====== Given information

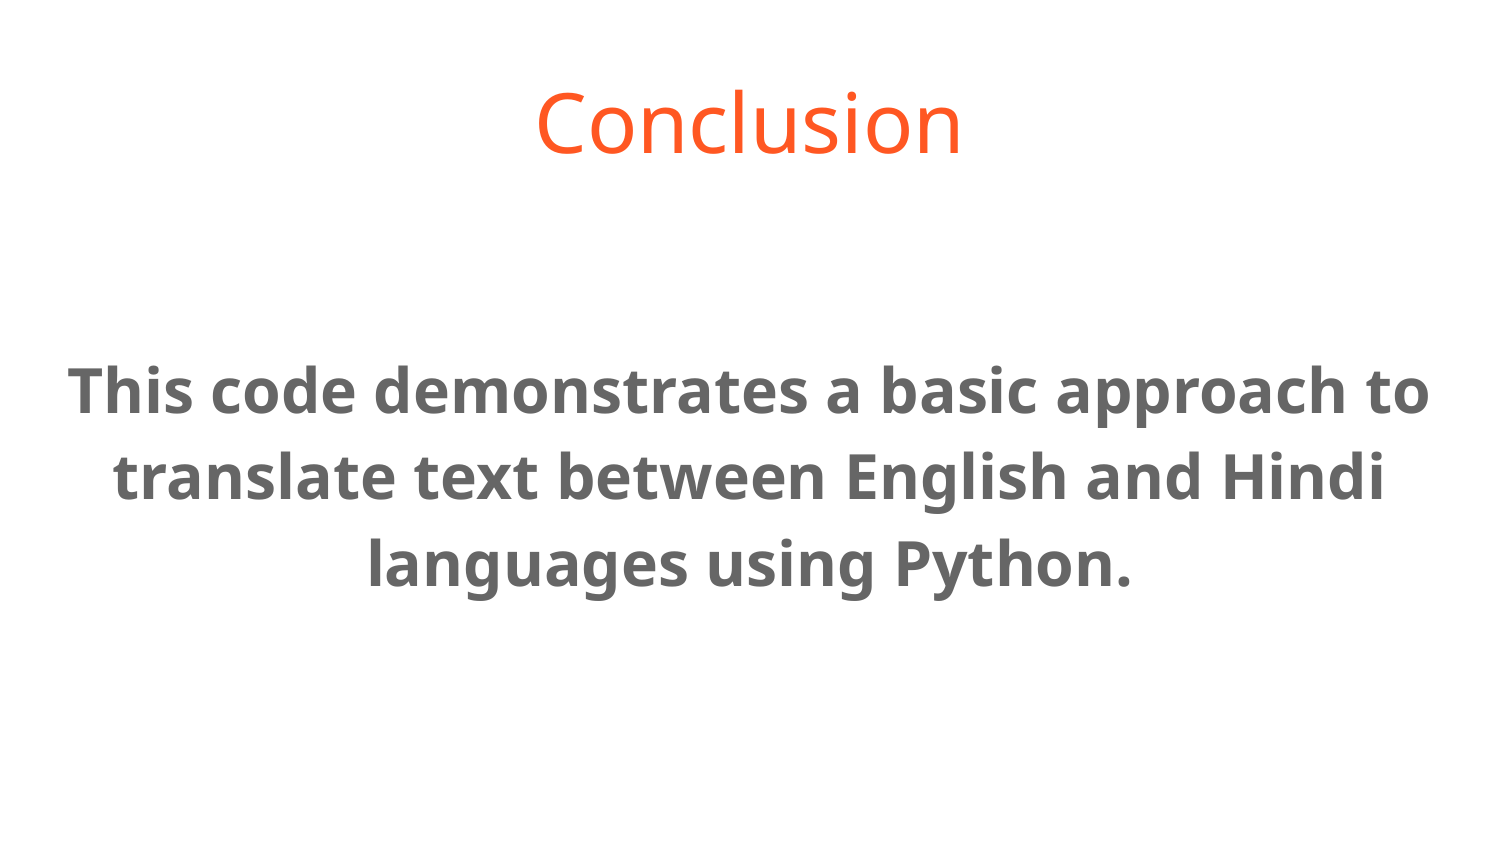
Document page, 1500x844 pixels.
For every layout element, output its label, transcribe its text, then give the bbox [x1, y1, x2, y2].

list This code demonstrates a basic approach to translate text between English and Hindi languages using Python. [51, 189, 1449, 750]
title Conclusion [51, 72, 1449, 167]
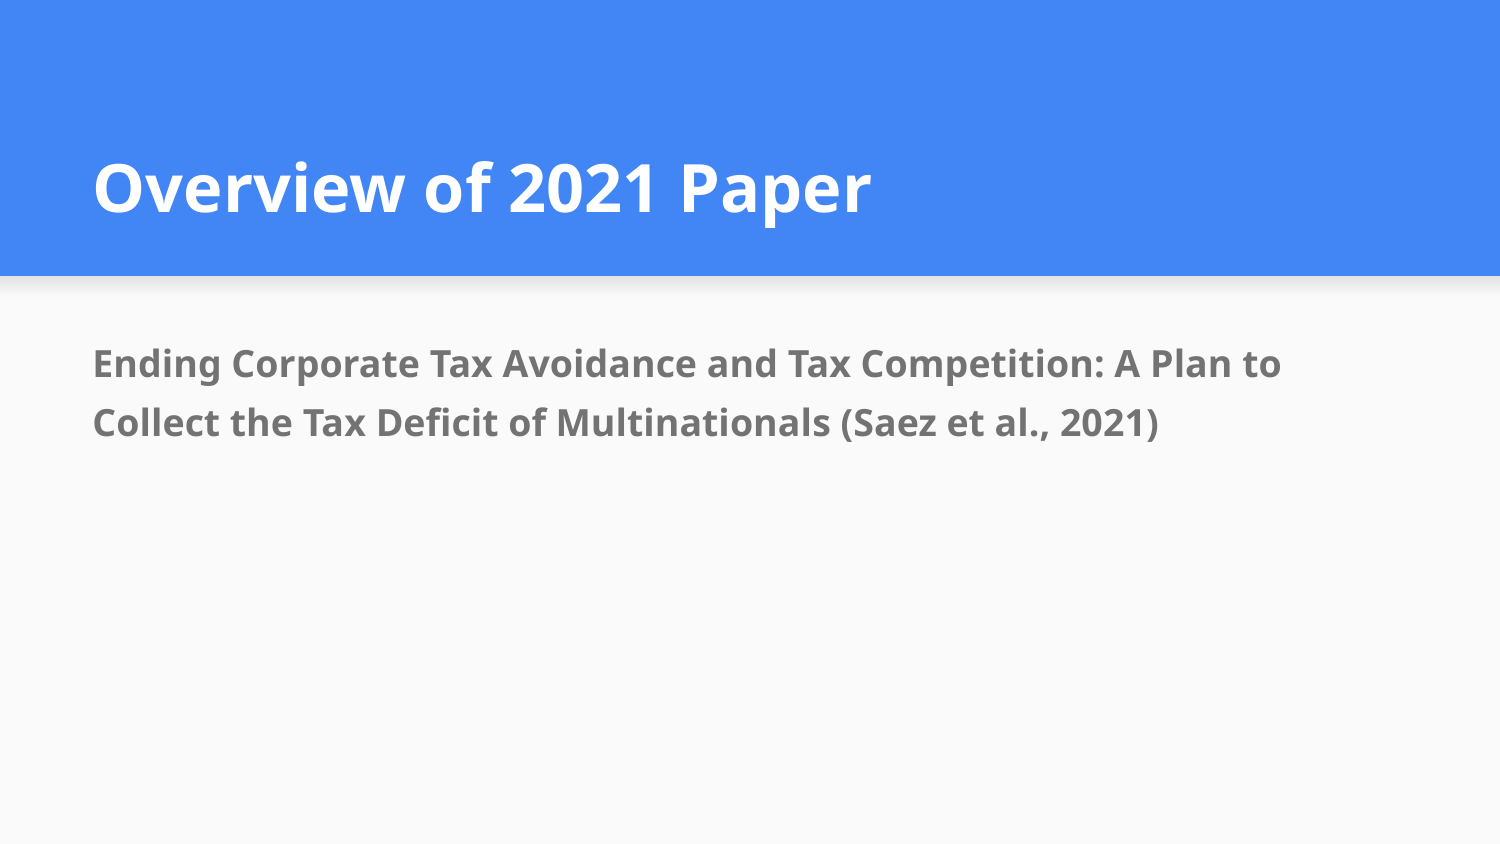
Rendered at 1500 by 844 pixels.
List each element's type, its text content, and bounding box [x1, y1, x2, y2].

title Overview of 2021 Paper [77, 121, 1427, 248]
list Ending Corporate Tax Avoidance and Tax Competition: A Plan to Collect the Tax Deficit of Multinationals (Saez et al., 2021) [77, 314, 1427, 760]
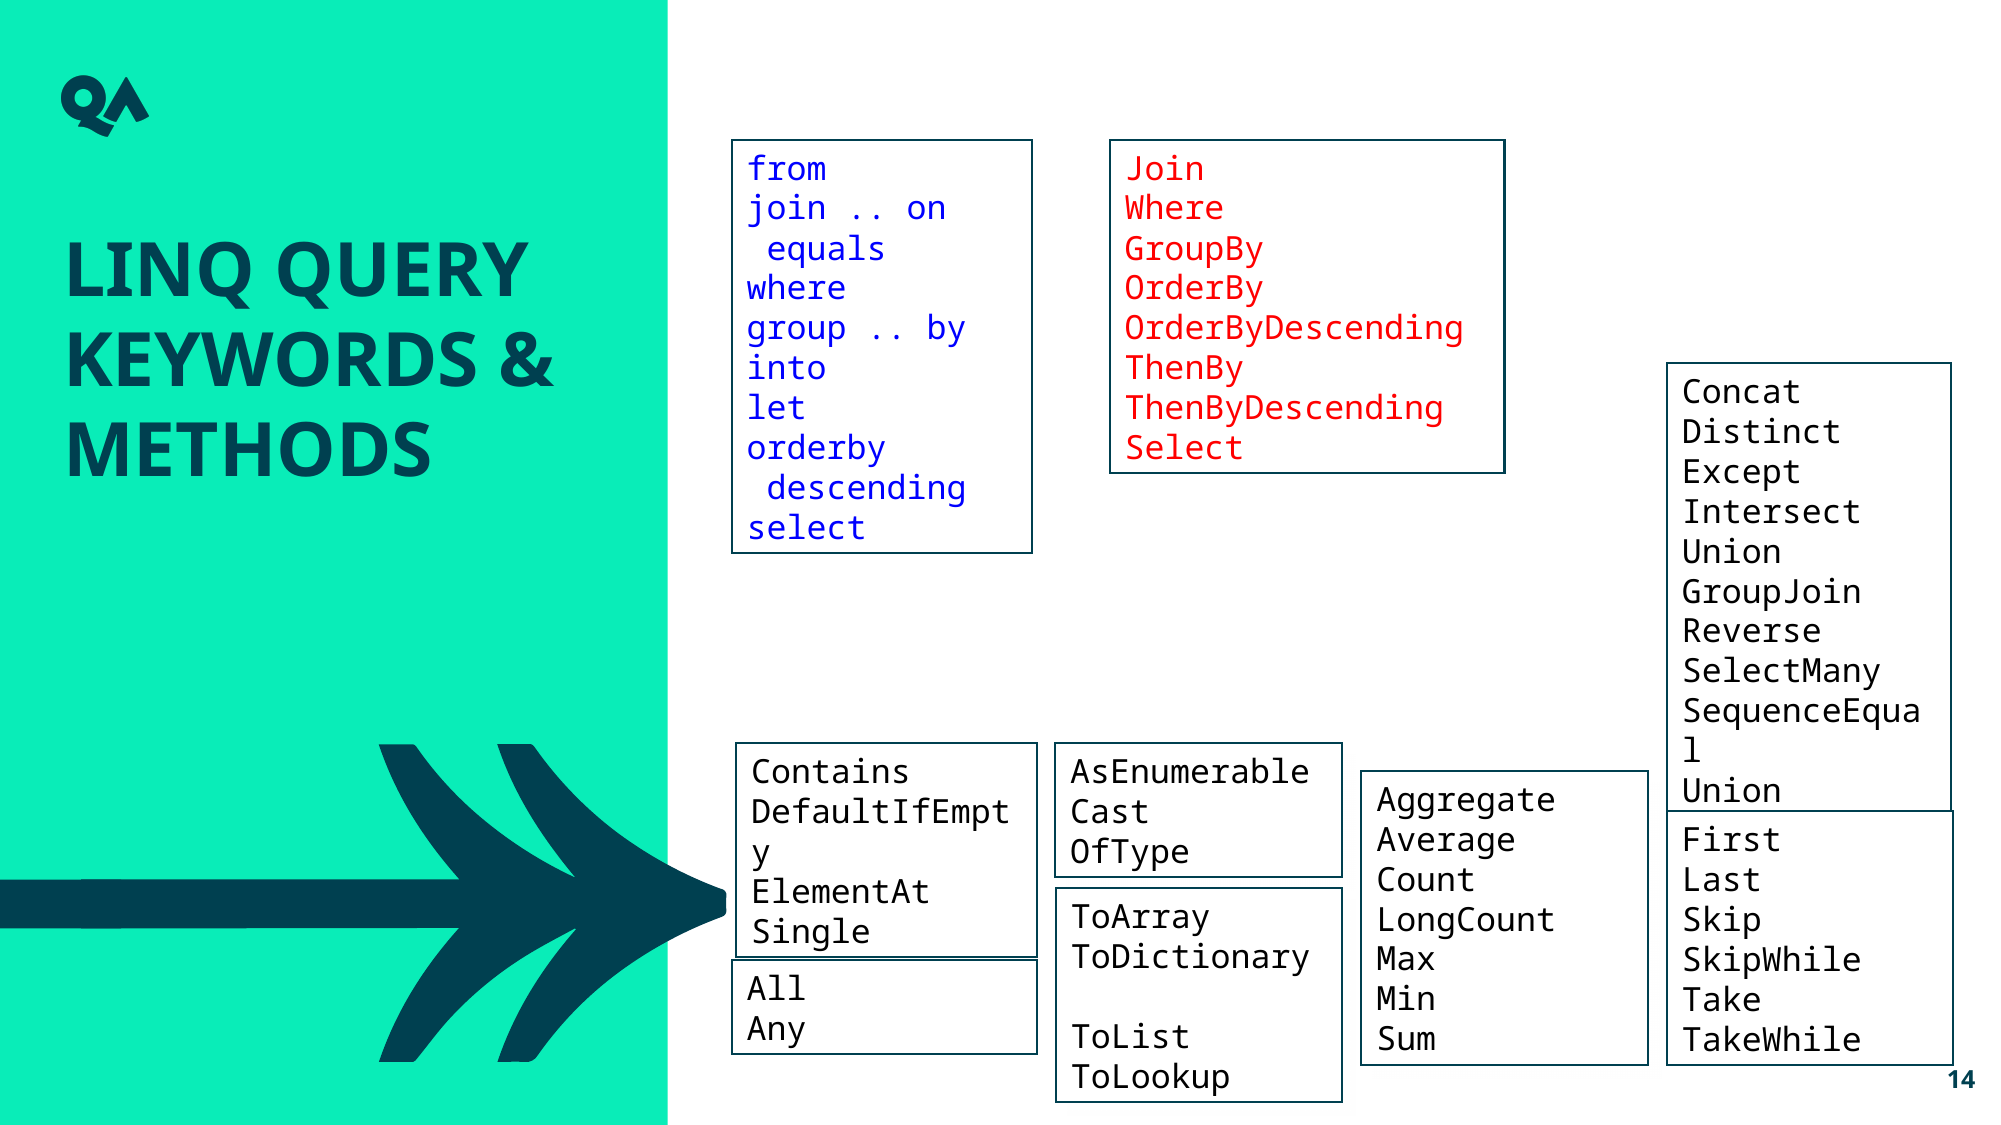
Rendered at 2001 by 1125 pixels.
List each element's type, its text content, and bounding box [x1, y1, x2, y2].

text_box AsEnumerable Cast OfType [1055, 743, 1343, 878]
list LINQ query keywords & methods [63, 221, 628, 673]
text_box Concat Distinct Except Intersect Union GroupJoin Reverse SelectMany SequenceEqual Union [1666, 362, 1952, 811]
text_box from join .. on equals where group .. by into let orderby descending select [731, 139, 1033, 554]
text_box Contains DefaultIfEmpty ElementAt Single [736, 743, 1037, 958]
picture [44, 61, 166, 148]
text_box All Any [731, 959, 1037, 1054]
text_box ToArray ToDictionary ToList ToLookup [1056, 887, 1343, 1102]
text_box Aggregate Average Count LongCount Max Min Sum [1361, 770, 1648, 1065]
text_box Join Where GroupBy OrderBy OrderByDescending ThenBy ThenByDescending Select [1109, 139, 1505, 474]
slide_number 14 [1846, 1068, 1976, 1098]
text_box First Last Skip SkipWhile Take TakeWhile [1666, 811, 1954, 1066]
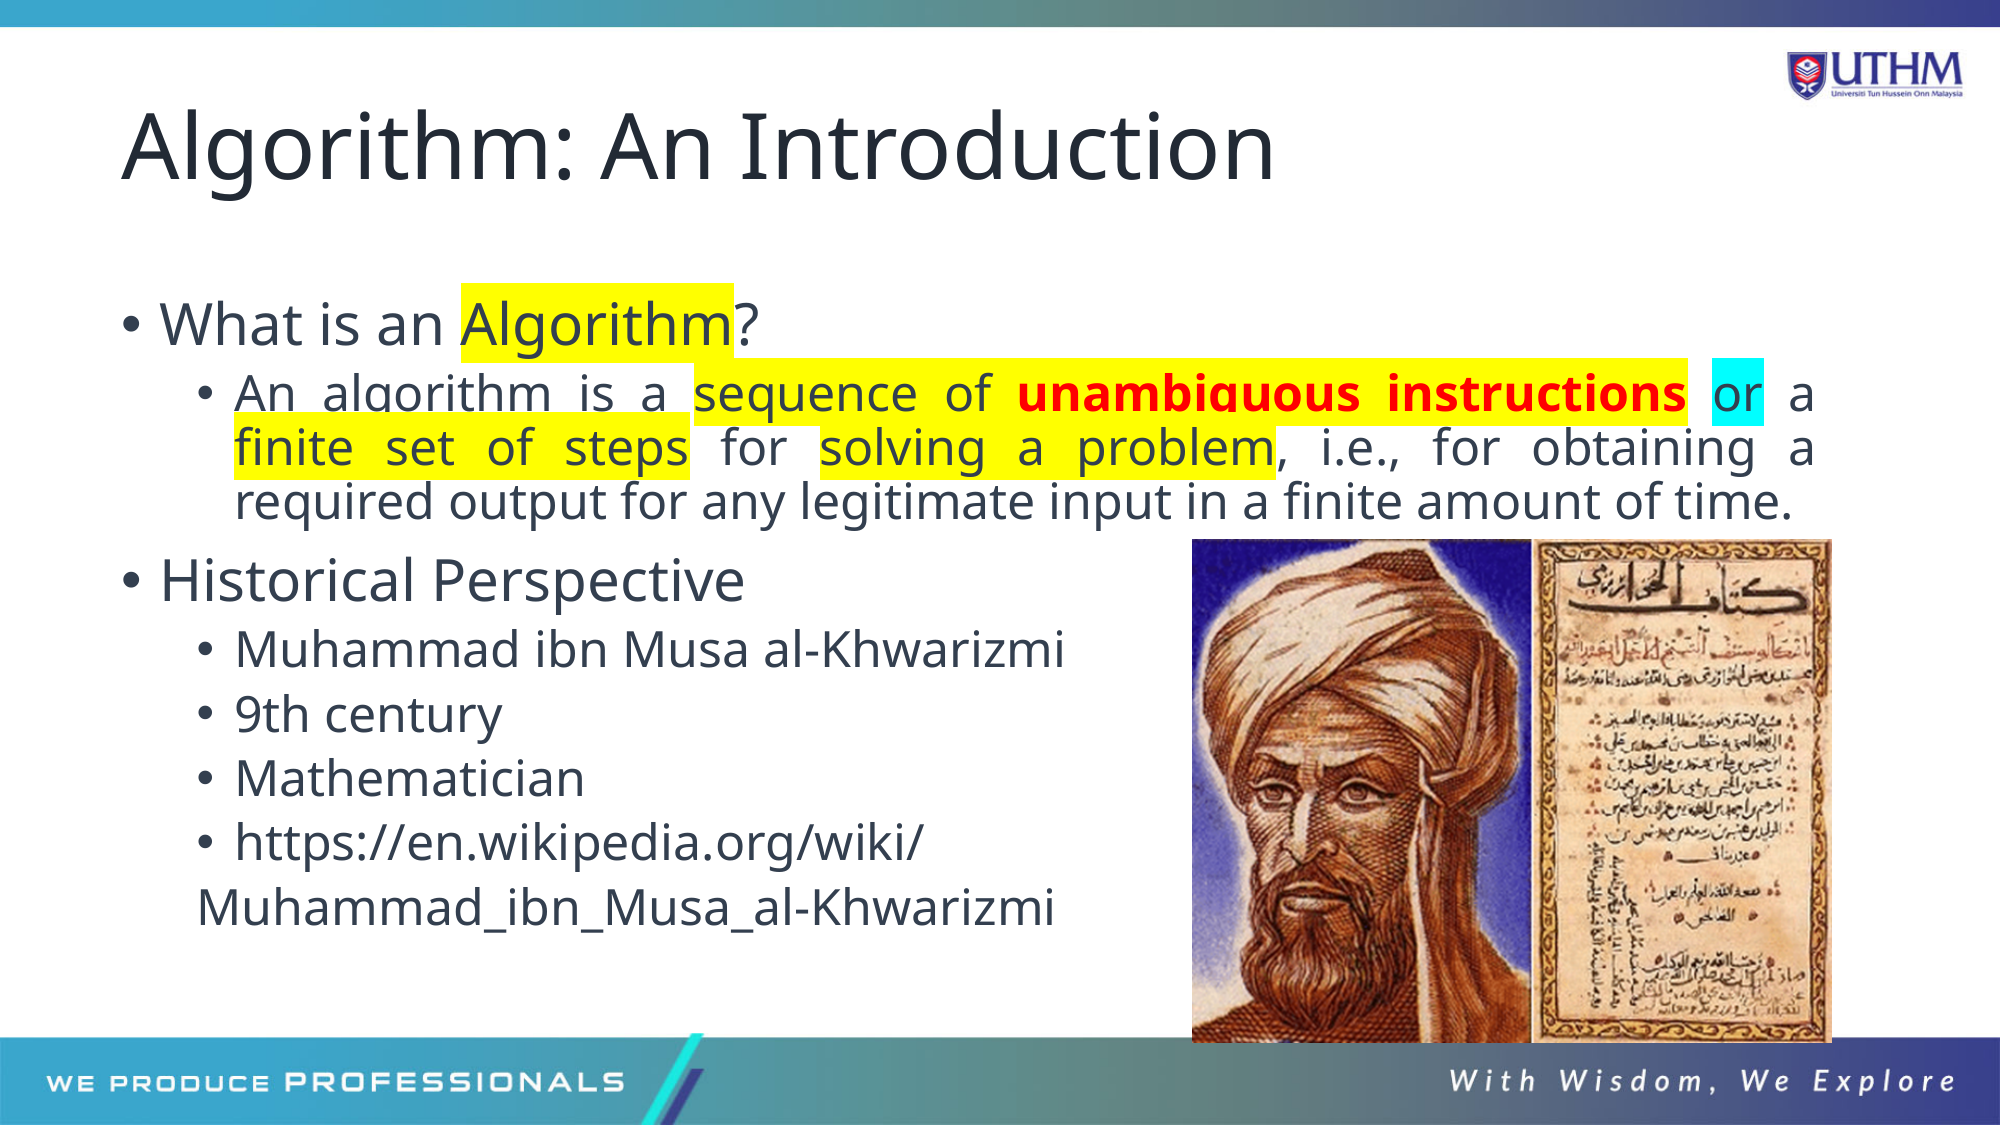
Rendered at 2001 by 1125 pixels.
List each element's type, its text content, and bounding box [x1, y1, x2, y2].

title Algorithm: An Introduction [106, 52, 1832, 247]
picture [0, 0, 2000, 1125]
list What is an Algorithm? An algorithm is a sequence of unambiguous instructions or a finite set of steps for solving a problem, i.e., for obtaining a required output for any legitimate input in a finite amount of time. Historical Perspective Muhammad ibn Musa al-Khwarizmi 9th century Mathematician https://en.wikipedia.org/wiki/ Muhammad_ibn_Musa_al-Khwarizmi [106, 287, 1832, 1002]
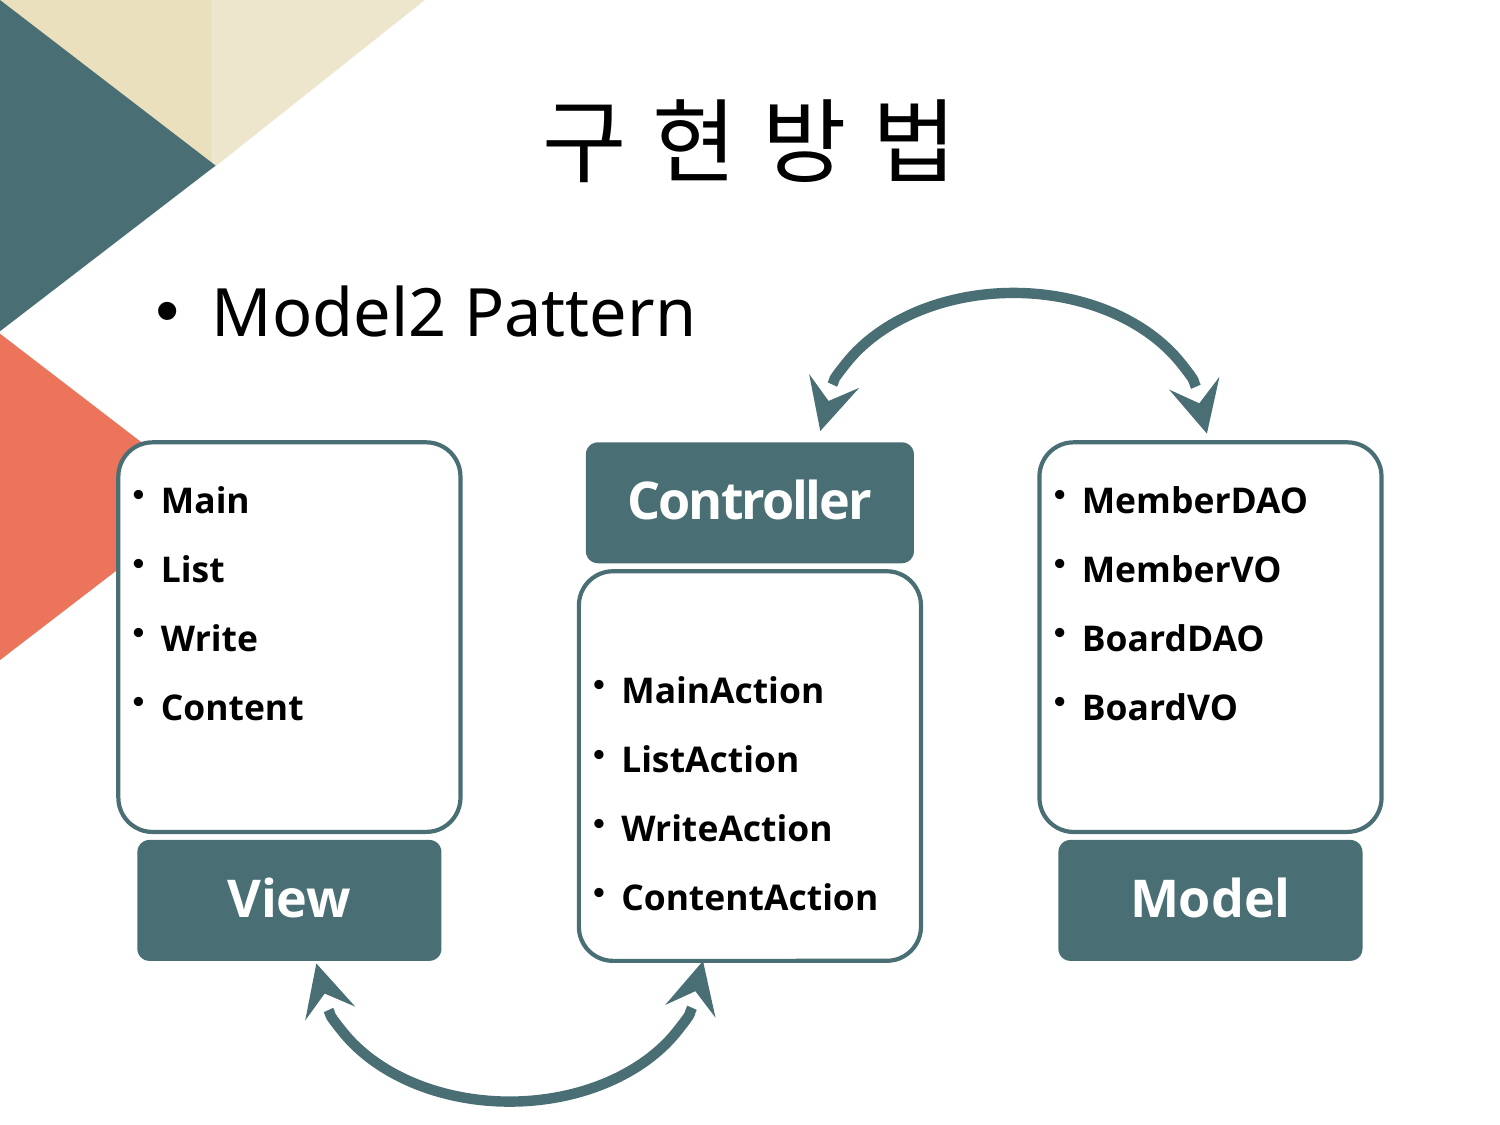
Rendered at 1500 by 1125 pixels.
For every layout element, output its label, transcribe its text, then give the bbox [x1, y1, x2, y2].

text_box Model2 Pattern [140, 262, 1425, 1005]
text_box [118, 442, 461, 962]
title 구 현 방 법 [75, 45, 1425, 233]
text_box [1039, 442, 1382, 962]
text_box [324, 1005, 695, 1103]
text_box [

============

Task statement: What lines in the material mention "pixels"? Copy every one of them.

Reply:
Document page, 1500x844 pixels.
Rendered at 1500 by 844 pixels.
Rendered at 2001 by 1125 pixels.
Rendered at 2001 by 1125 pixels.
Rendered at 1500 by 1125 pixels.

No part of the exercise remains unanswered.